Safety And Smart Progress
New to training or coming back from a gap? Start in the light band and nudge duration first, then pace. Shoes that fit, a route with safe footing, and sessions that end with two easy minutes protect your next workout. Hydration and a small snack before long or hot sessions keep output steadier.
Medical conditions and medications change heart rate responses. If readings look odd or you feel off, ease back and book time with a clinician. The CDC summary on adult activity targets lays out weekly time goals and muscle-strengthening days; it’s a clear reference when you plan your week. See the adult activity overview for the current targets.
Quick Worksheets You Can Use Right Now
Pick Your Band
- Light: easy walk, gentle yoga, household tasks.
- Moderate: brisk walk, steady elliptical, easy ride.

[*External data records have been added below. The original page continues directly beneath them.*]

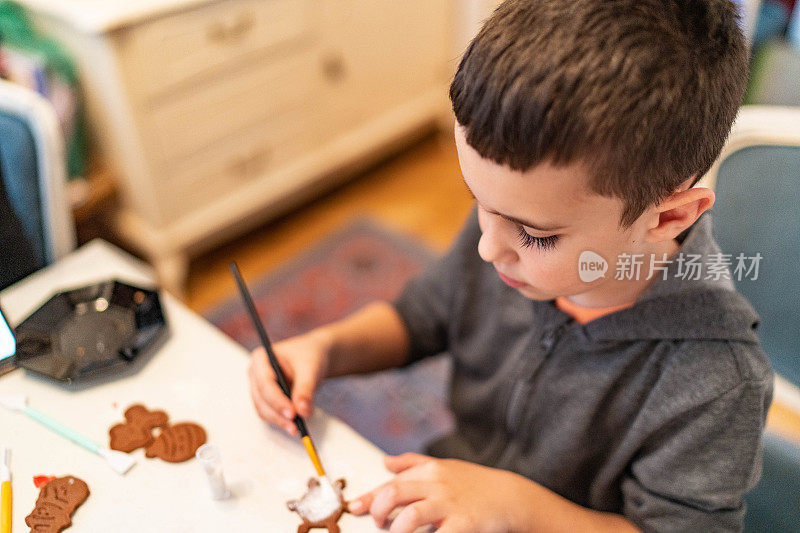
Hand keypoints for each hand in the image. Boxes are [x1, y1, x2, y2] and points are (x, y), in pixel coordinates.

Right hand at [247, 328, 331, 435]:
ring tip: (297, 427)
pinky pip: (270, 413)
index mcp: (261, 358)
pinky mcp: (266, 399)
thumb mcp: (311, 368)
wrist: (314, 358)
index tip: (292, 413)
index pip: (265, 382)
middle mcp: (255, 373)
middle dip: (278, 414)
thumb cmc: (310, 355)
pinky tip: (294, 425)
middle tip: (295, 424)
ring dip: (279, 420)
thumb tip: (303, 411)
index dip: (277, 400)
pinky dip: (281, 420)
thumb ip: (306, 389)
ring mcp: (259, 387)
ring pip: (264, 410)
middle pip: (261, 399)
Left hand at [348, 453, 531, 532]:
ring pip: (409, 517)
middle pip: (393, 494)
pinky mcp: (463, 524)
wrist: (511, 497)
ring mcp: (449, 505)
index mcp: (429, 471)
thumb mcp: (445, 467)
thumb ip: (413, 464)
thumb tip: (385, 461)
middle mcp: (436, 484)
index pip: (390, 482)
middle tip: (380, 524)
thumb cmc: (475, 484)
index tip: (354, 508)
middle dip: (378, 512)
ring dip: (396, 531)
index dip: (368, 498)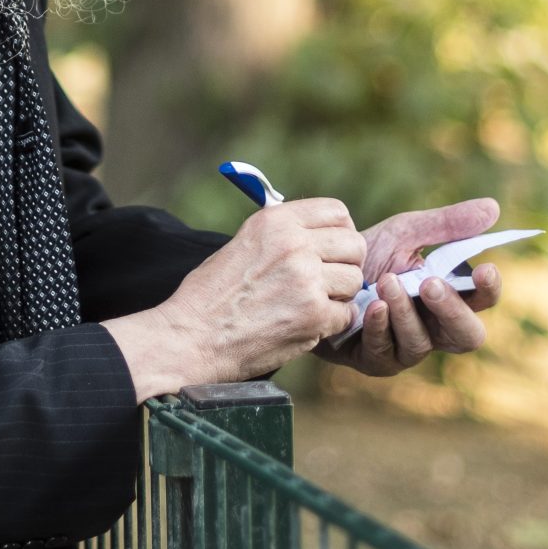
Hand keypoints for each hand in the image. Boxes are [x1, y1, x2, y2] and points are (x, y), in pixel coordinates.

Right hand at [102, 198, 362, 398]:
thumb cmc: (211, 295)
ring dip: (339, 296)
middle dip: (346, 264)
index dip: (341, 231)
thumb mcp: (243, 244)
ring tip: (311, 305)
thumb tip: (318, 234)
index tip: (334, 248)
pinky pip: (347, 314)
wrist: (192, 337)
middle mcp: (295, 244)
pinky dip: (331, 324)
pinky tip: (307, 325)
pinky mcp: (314, 315)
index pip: (337, 211)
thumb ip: (282, 235)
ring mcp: (307, 280)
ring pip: (354, 281)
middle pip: (354, 245)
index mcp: (276, 221)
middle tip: (329, 281)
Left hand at [311, 197, 503, 376]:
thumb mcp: (406, 233)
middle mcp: (435, 328)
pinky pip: (385, 352)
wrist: (319, 270)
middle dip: (451, 310)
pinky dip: (379, 326)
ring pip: (420, 343)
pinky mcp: (376, 360)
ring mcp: (406, 348)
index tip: (485, 268)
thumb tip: (494, 207)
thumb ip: (446, 224)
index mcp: (450, 296)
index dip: (489, 289)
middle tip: (431, 283)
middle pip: (466, 336)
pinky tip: (371, 305)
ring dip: (405, 312)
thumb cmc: (371, 254)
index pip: (483, 300)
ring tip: (387, 281)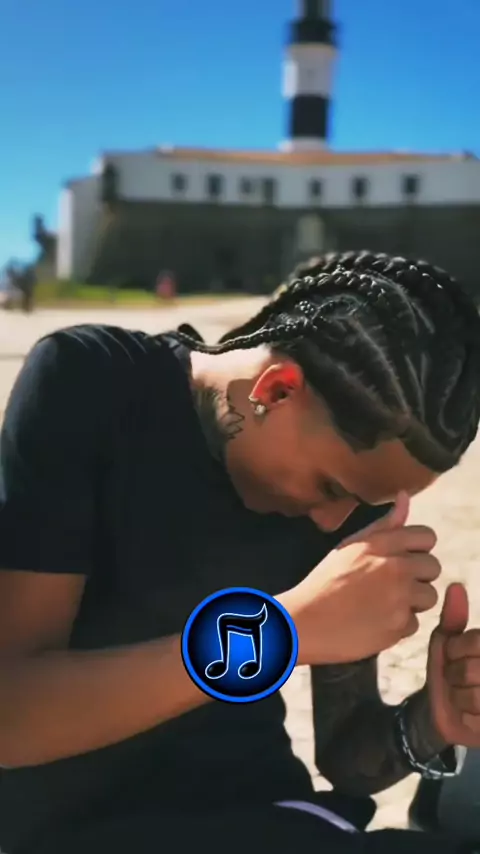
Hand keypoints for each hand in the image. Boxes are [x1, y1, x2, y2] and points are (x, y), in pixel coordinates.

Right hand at [279, 492, 439, 665]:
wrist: (305, 621)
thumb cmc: (326, 581)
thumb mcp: (351, 545)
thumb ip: (384, 524)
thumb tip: (405, 496)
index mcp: (382, 543)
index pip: (427, 536)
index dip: (417, 548)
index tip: (402, 559)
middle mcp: (395, 567)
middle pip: (433, 567)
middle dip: (417, 576)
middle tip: (390, 584)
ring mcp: (400, 598)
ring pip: (429, 596)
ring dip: (412, 602)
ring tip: (384, 604)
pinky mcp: (399, 626)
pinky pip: (415, 623)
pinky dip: (399, 625)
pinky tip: (377, 622)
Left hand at [427, 582, 479, 746]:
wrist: (441, 710)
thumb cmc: (448, 668)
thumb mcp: (446, 641)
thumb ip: (453, 617)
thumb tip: (456, 586)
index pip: (477, 642)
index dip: (456, 649)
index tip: (451, 655)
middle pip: (474, 670)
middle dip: (455, 675)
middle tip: (454, 678)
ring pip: (476, 696)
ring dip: (459, 698)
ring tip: (461, 696)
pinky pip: (478, 721)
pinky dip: (466, 719)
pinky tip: (468, 715)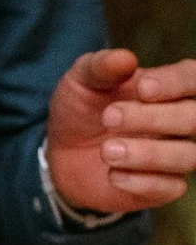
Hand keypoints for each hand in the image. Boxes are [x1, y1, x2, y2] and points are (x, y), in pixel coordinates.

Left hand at [47, 50, 195, 212]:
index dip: (176, 83)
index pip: (194, 78)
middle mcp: (182, 121)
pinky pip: (171, 187)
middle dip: (155, 118)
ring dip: (147, 154)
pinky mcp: (164, 186)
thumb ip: (101, 67)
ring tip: (107, 151)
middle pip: (195, 118)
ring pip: (188, 156)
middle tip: (110, 117)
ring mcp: (176, 155)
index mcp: (169, 89)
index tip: (142, 88)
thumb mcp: (81, 82)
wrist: (62, 153)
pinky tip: (113, 176)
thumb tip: (125, 58)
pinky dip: (142, 182)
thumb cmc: (81, 109)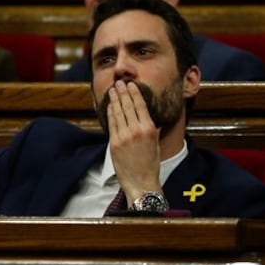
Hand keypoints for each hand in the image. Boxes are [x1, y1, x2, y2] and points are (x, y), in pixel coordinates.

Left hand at [106, 80, 161, 201]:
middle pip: (127, 105)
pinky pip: (111, 123)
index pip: (140, 105)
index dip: (134, 93)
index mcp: (149, 129)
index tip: (131, 84)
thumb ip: (151, 128)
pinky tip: (109, 106)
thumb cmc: (150, 165)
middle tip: (119, 83)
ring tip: (112, 90)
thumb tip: (147, 117)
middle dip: (122, 92)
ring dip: (114, 99)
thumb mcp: (156, 143)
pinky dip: (109, 112)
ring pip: (117, 112)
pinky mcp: (114, 143)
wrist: (141, 182)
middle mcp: (136, 130)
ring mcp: (123, 136)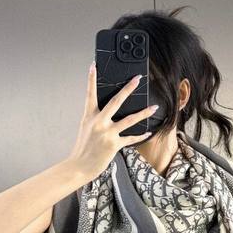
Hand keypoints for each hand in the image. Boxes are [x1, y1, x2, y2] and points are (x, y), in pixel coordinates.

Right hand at [67, 61, 157, 182]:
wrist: (78, 167)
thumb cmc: (83, 149)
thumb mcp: (86, 129)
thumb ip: (96, 119)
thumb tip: (108, 112)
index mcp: (89, 117)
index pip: (90, 94)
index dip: (91, 79)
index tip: (94, 65)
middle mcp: (98, 122)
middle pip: (116, 101)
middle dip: (128, 88)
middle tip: (138, 79)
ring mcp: (107, 133)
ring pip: (129, 119)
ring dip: (144, 113)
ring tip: (154, 107)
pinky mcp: (114, 144)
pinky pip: (131, 138)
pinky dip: (140, 136)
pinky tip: (148, 132)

- Vigorous: jog, strong row, hard ride, lap swim.
Set A Number For Today
- Target minutes: 60.
- Band: pick one from the list above.
- Checkpoint at 30 minutes: adjust if breathing or form slips.
Log It Cleanly
- What you did, where, and the pace or feel.
- Any hills or headwinds.
- How you’ll tweak it next time.
Putting It All Together
Use METs for the estimate, then fine-tune with your own data. Track pace, heart rate, and repeats you can hold. Keep one easy day between hard days. If weight loss is the goal, pair training with a small, steady energy gap from food. Want a step-by-step walkthrough? Try our calorie deficit guide.
Sources And Method Notes
MET values and the calculation method align with long-standing references used in exercise testing and prescription. See the Compendium of Physical Activities for activity codes and METs, and the CDC intensity guide for plain-language bands and talk-test cues. The kcal/min equation (MET × 3.5 × kg ÷ 200) maps to common teaching in exercise physiology and matches university handouts and lab practice.